In my implementation cutting GS didn't improve performance. Tho, I wrote it in Rust and then the compiler really weirdly optimize for cache misses in a not predictable manner; it mattered way too much where I put functionally equivalent code (do A, then so B wasn't the same as do B, then do A, for the most trivial and independent things).

ganafagol · on April 23, 2021

This article does not actually get anywhere with the "formal verification" part. The authors dumps it into a bounded model checker, observes that it does not work and then does some crude manual bounded loop unrolling. Does this increase confidence in the algorithm? Not sure.

rurban · on April 24, 2021

Then you missed the point that CBMC is a formal verification tool (the best practical one btw), which also does bounded model checking. But it has of course its limitations, esp. with unbounded models, such as linked lists or recursion.

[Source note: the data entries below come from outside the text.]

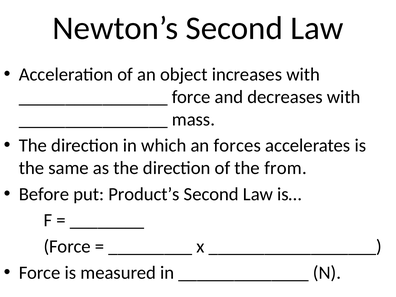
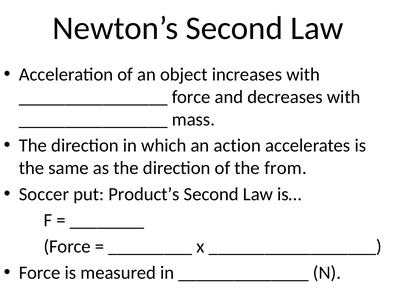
forces: forces -> action
Before: Before -> Soccer
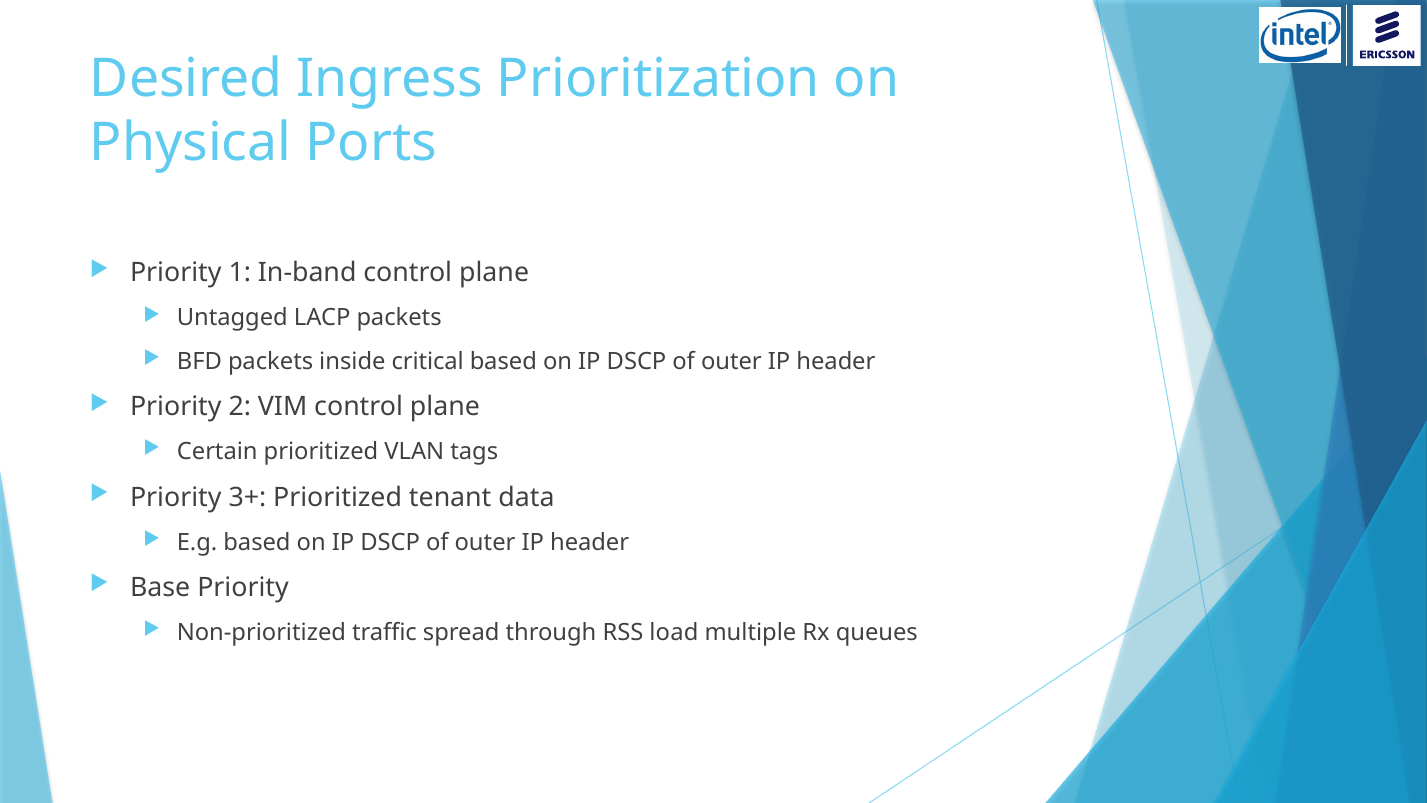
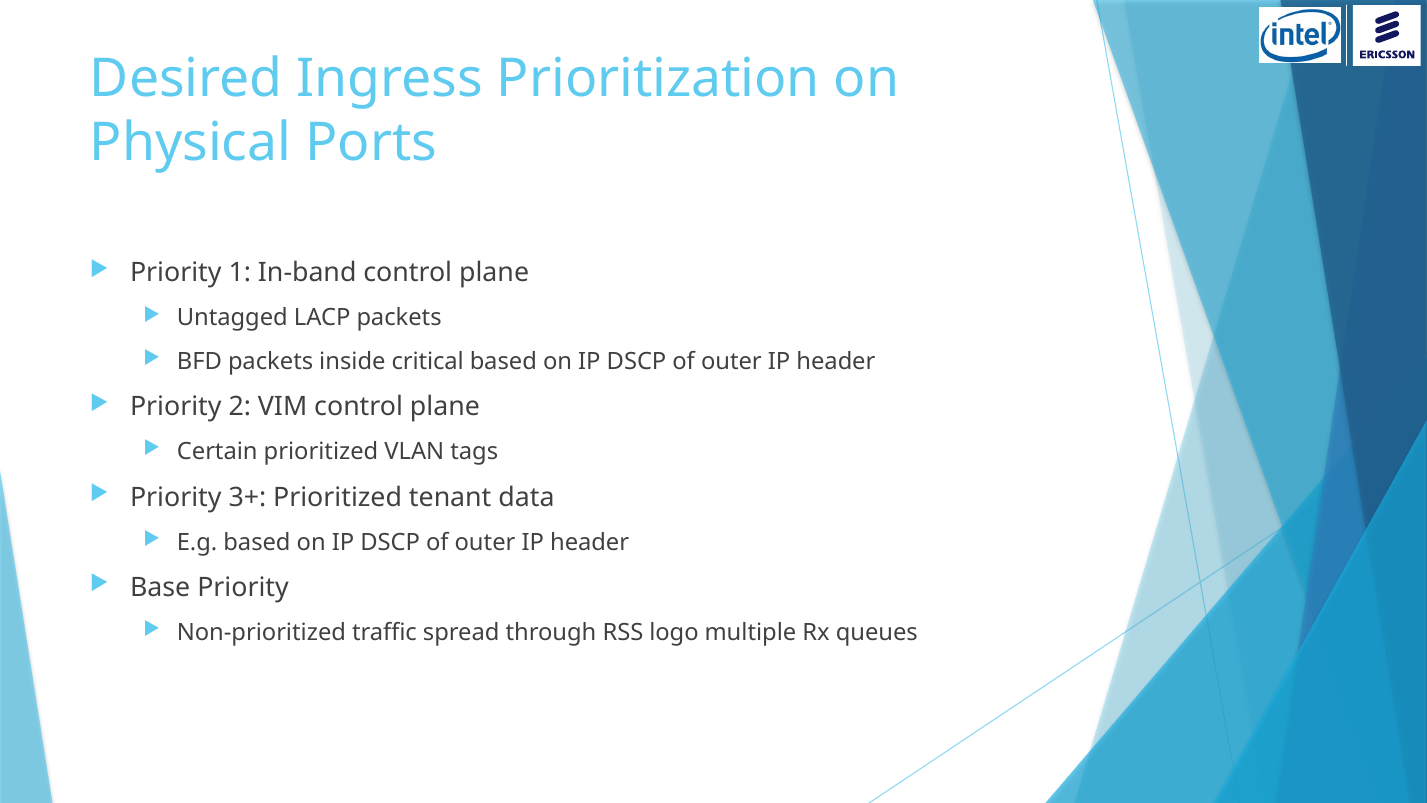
load: load -> logo
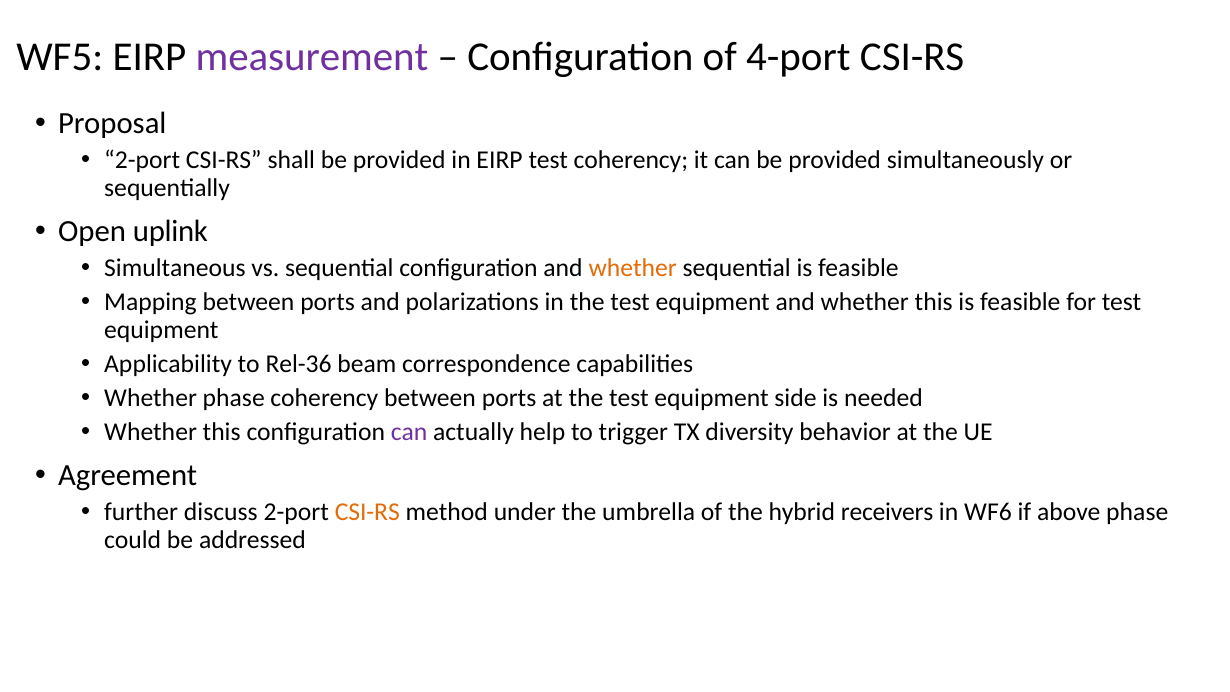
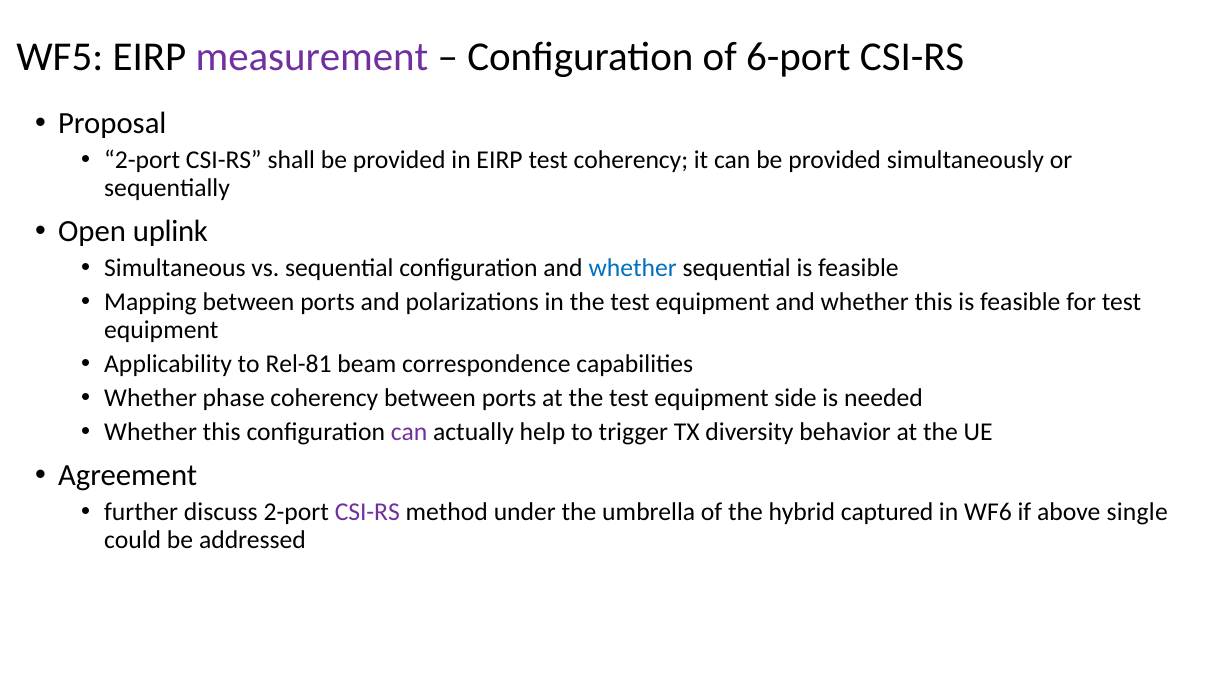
4-port: 4-port -> 6-port
whether at (633, 268) colour: orange -> blue
Rel-36: Rel-36 -> Rel-81
CSI-RS at (367, 512) colour: orange -> purple
receivers: receivers -> captured
above phase: phase -> single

Here he explains how to overcome its limitations in one case. A likely bug in the loop unroller. With --unwind N you can tell CBMC how far to unroll automatically, and --depth is for recursion. In this case he just unrolled it manually. Note: should check if it works out of the box with a current version. CBMC is getting better and better lately.

I often use satabs then, which doesn't struggle with unbounded models, but has other limitations.

faeyanpiraat · on April 23, 2021

Where is this knowledge useful? Will I ever benefit from going into this rabbit hole as a web developer?